The following graduate courses can be applied toward an MA in English as well as dual credit licensure requirements. Graduate students in other degree programs should contact their home discipline to verify transferring in credits as elective options. Email Dr. Allison Wynhoff Olsen for more information.

ENGL 550: Shakespeare, Performance, and Pedagogy (3 credits)

Outdoor performance of a Shakespeare play

Dr. Gretchen Minton

Course Format and Dates

Hybrid course: online + 1 week residency

  • Online modules: May 15-June 13, 2019
  • On-site residency at MSU Bozeman: June 14-21, 2019

Course Description

What are the most effective ways to approach Shakespeare in the classroom? How can watching performances and engaging in performance exercises enhance students’ appreciation and understanding of Shakespeare’s plays?

This course explores these questions in an online platform for three weeks, during which we will discuss Shakespeare and education strategies, especially those involving performance. The course then culminates with a week’s residency in Bozeman that includes several days of in-person interaction and workshops surrounding the Montana Shakespeare in the Parks performances of Henry IV, Part 1 and Merry Wives of Windsor.

ENGL 520: Place-based English & Literacy (3 credits)

Dr. Allison Wynhoff Olsen

Course Format and Dates

  • Online course
  •  July 9-August 2

Course Description

Place-based English & Literacy Curriculum will focus on the relationships between contexts (e.g. rural) and English/literacy curricula and instruction. This course will require participants to conduct a mini-ethnography of their context to ascertain literacy (and other) resources in the community and to establish connections with community members as a way to think about their curriculum “in-place.”

Specifically, this course will provide students with the scholarly framework of place-based pedagogy for two key reasons (1) to examine how adolescent learners experience English in middle school and high schools across contexts, and (2) to develop a place-based curriculum to be implemented in their teaching context. 

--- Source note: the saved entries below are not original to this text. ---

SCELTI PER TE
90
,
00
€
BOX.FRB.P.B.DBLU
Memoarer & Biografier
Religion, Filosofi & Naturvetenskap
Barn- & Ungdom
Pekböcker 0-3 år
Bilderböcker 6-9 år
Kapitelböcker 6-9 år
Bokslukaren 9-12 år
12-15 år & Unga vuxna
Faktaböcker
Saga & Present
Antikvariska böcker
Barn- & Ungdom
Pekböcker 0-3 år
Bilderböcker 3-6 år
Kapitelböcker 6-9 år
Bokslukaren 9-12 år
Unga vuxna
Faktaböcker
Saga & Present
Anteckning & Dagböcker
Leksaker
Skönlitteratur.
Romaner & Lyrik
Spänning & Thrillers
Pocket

Yellowstone Writing Project Invitational Summer Institute

Professor Aaron Yost and Dr. Kirk Branch

YWP participant writing by the river

Institute Format and Dates

Hybrid course

  • 2 weeks residency at MSU Bozeman, June 17-28 (Mon-Fri)
  • Continued online exchanges

Institute Description

The Yellowstone Writing Project Invitational Summer Institute is an intensive professional experience through which participating teachers immerse themselves in their own writing and in the study of writing instruction. Successful teachers from throughout the Yellowstone Region come together for two weeks on the campus of Montana State University to explore strategies for teaching students at all grade levels to write well and for enhancing student learning in general. Teachers work on their own writing, study current research and theory, share teaching strategies, and learn about writing and teaching.